Situated in Lower Dorćol is Dorćol Platz, a regenerated cultural centre and market that is a true hub of creativity in this vibrant part of town. The Sunday market is particularly interesting, with a host of second-hand and homemade gifts. We’re particularly fond of the ceramic unorthodoxy shown by independent artist Fatamozgarije, who sets up shop here. If you’re looking for an ashtray in the shape of a turtle, you’re in luck.
Most of the graffiti across Belgrade falls under the ‘regrettable’ category; childish scrawls of loyalty to Kosovo and love letters to Partizan or Red Star are some examples. Not all football graffiti is terrible though, and Dorćol is home to some of the most delightful murals in the city. Initiated by the group known as Grobarski Trash Romantizam, a number of Partizan legends are depicted alongside artists, actors, musicians and more, espousing the core beliefs of the club and everything that is great about the beautiful game.
The house at 10 Cara Dušana is a fairly unassuming structure, but it has seen more history than any other house in the city. That is because it’s the oldest surviving building in the city, a 1727 house initially intended to be used by a local saddler. A mixture of luck and good fortune has seen it survive to the current day. It also housed the first bakery that’s open 24/7 in Yugoslavia, proving that history never stops.
Jelisaveta Načić was the first female architect in Serbia, but unfortunately, that doesn’t mean her work was readily embraced from the get-go. She struggled to find gainful employment, but was eventually afforded the respect she deserved. Her finest piece of work is undoubtedly the St. Alexander Nevsky Parish in Dorćol, a fine construction that seems to pop out of nowhere on one of the neighbourhood’s main roads.
There is an undeniable artistic bent to the streets of Dorćol, so it’s no surprise that you’ll find some of the city’s finest vintage shops in this part of town. Whether you’re looking for home accessories or some classic vintage clothing is irrelevant; you’re going to find the items you need in Dorćol.

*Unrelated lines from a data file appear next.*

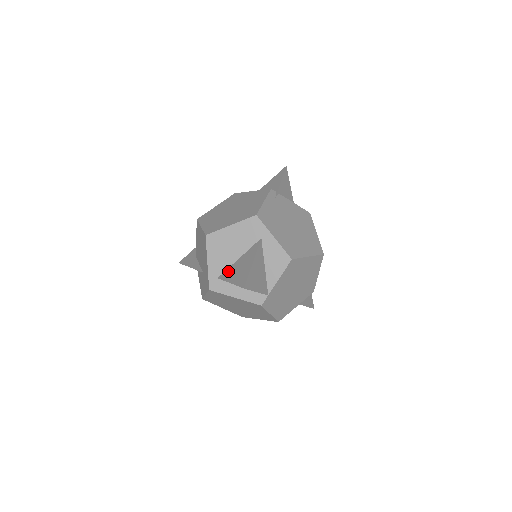
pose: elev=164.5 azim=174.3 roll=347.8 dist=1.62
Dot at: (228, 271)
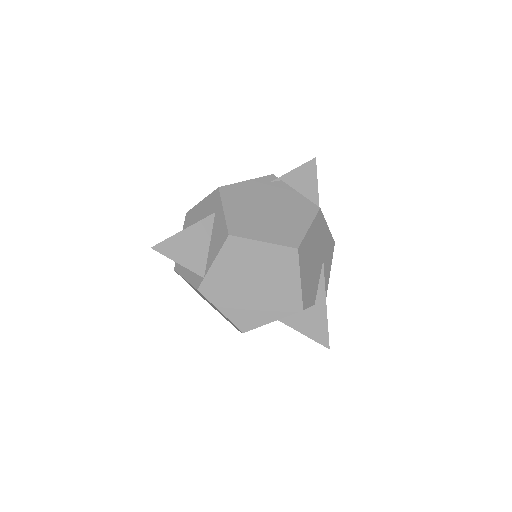
Dot at: occluded
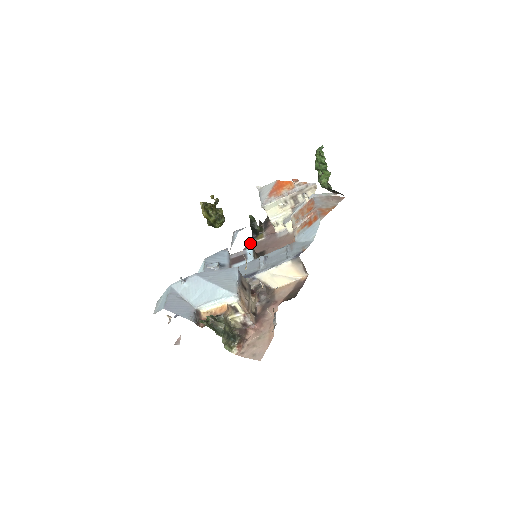
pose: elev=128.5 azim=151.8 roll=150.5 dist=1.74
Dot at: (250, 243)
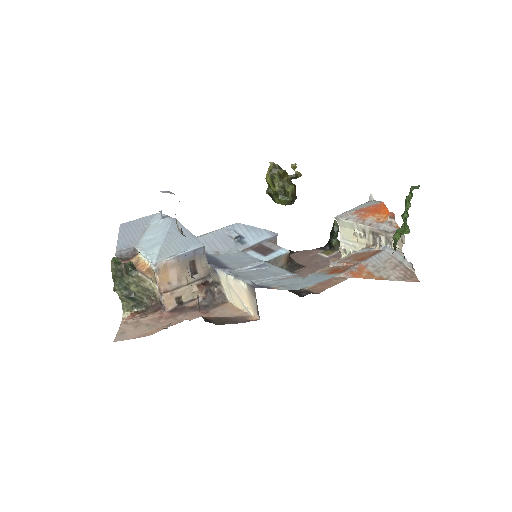
Dot at: (314, 250)
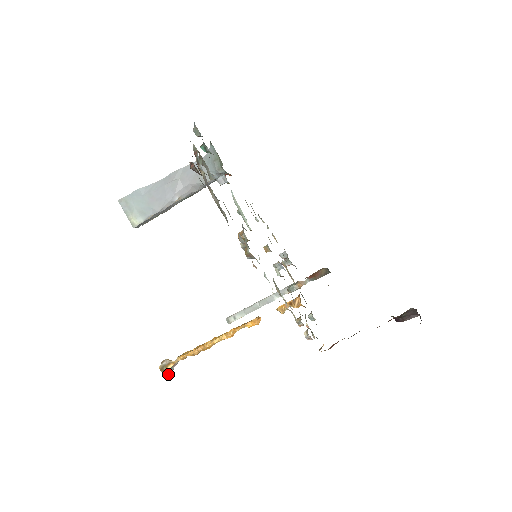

Some of the country’s best fashion designers do their work in the neighbourhood too, further enhancing the artistic trend.

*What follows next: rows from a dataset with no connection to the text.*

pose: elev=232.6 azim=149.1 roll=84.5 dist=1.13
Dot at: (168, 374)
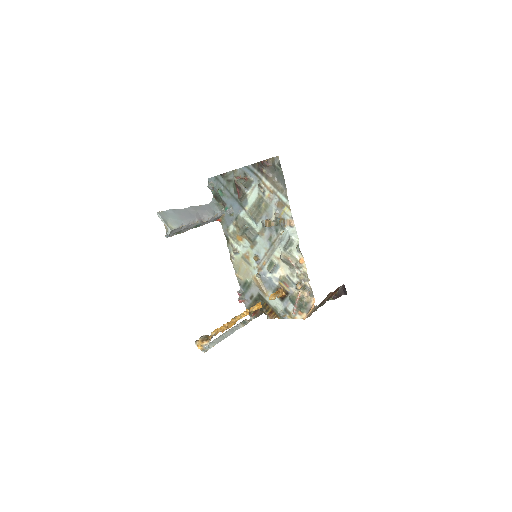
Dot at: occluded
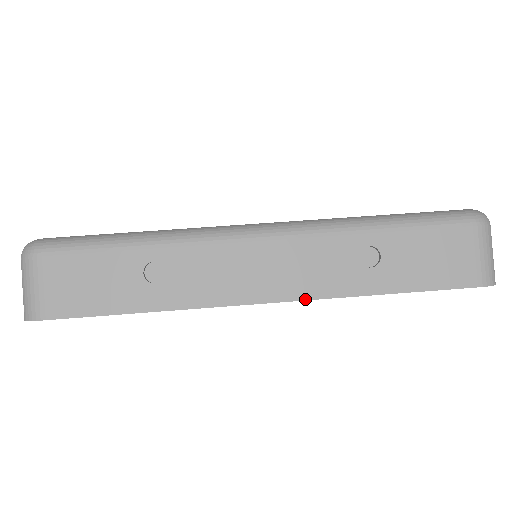
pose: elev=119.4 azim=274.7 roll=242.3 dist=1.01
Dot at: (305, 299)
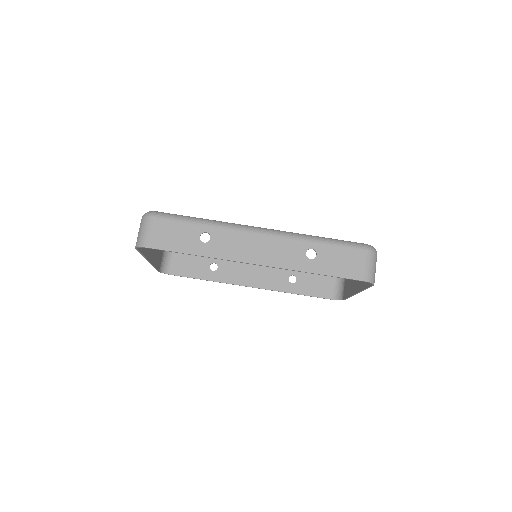
Dot at: (275, 267)
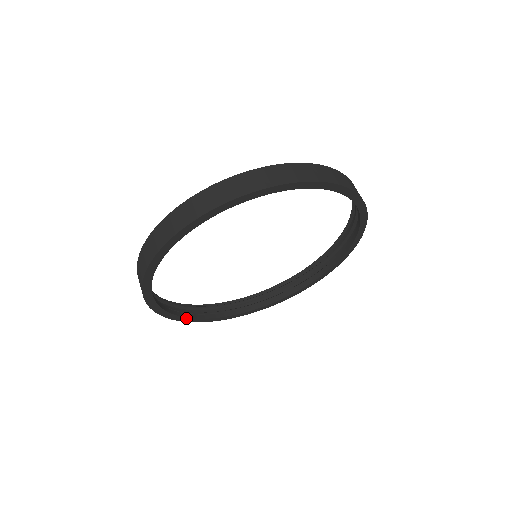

Dorćol functions very much like a typical European old town, but with the added advantage of being a very attractive part of the city to live in. You’ll find many of the city’s best restaurants here, and the variety on offer is impressive. Traditional Serbian cuisine tops the bill, but there are plenty of international options available too. The recommendations are endless, but keep an eye out for Marukoshi (Japanese) and Istok (Vietnamese). If you happen to be drunk, Loki will tick the grease box you so dearly require.

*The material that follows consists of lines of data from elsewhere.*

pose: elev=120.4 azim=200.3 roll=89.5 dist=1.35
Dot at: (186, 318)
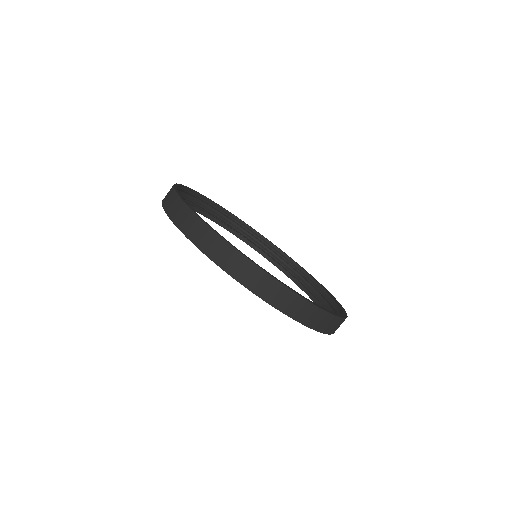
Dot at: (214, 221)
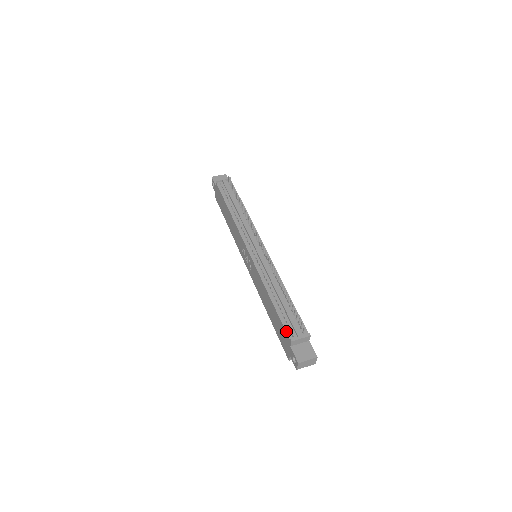
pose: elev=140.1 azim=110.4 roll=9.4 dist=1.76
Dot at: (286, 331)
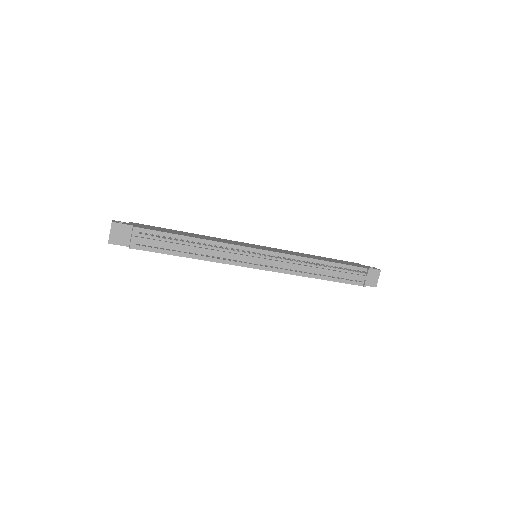
Dot at: occluded
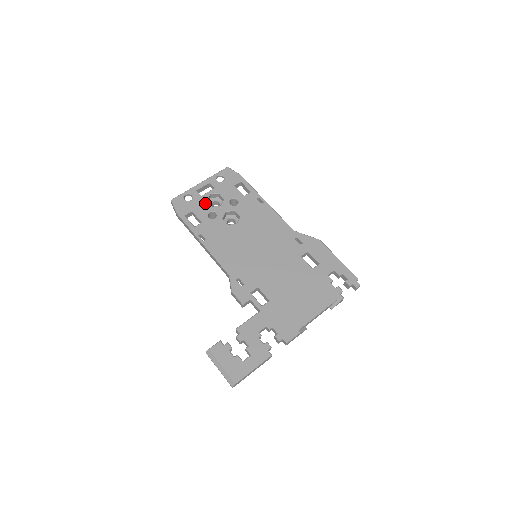
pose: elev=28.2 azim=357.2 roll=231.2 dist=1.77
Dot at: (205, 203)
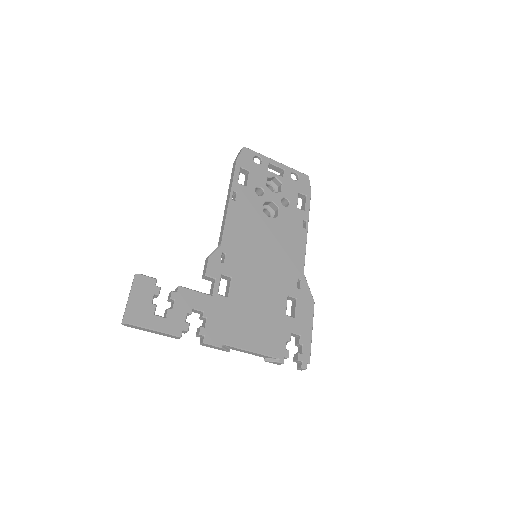
Dot at: (265, 178)
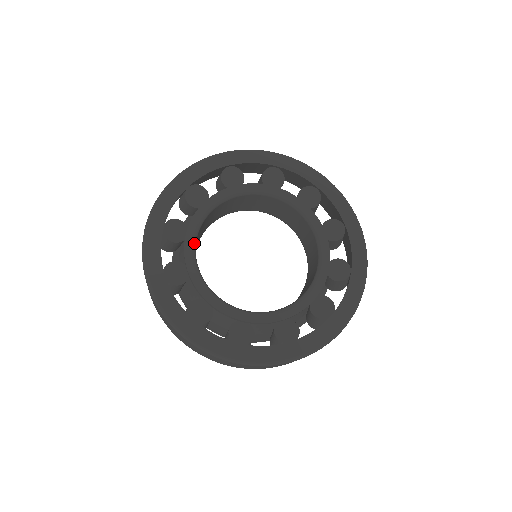
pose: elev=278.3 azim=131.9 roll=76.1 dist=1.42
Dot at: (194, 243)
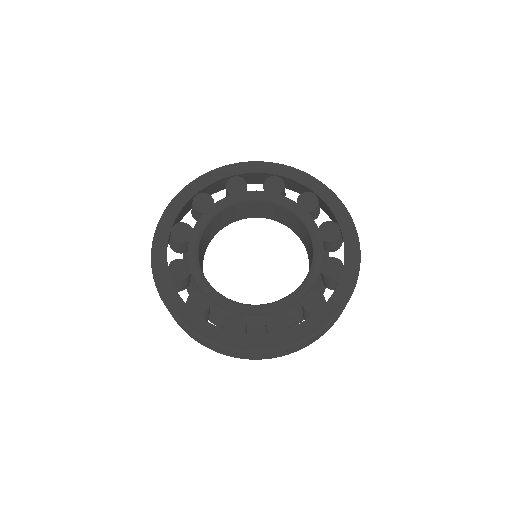
Dot at: (197, 243)
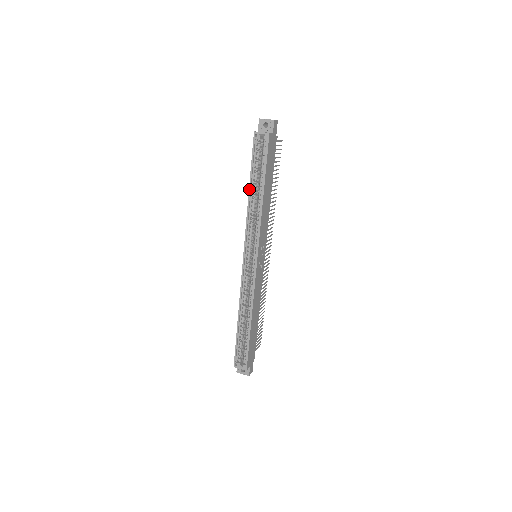
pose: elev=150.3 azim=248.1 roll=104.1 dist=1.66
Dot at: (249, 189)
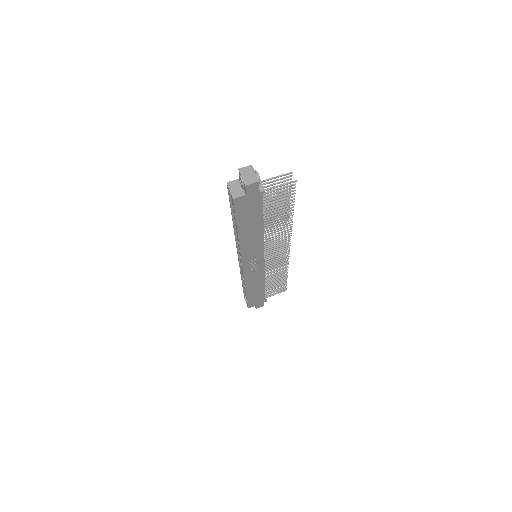
Dot at: (232, 219)
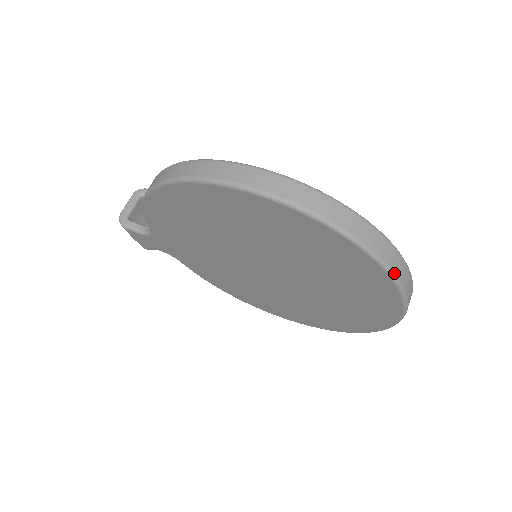
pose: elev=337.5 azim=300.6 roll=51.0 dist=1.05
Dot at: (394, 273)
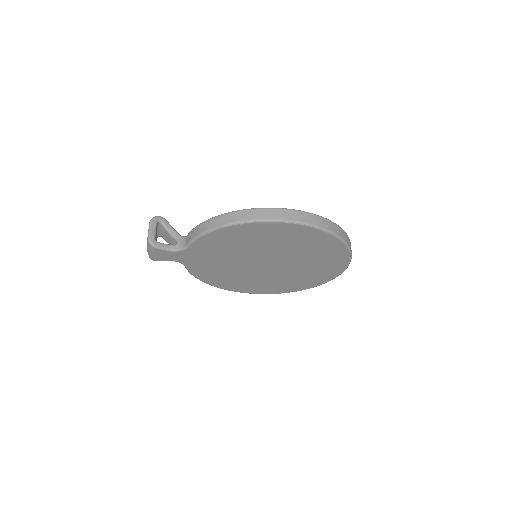
Dot at: occluded
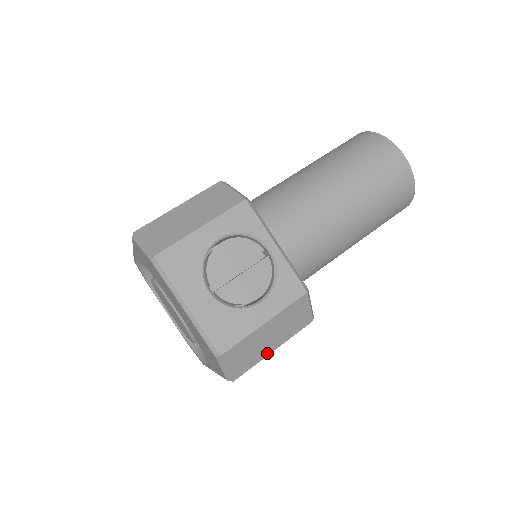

The National Museum of Serbia may be about to reopen (hopefully), but one of its most fascinating wings has survived the 15 year closure of its parent. The Gallery of Frescoes is just around the corner from the mosque, and houses some of the most impressive artwork in the entire country. The monasteries of Serbia are close to the nation’s heart, and the frescoes within are the best example of the spiritual awareness that is so tangible here.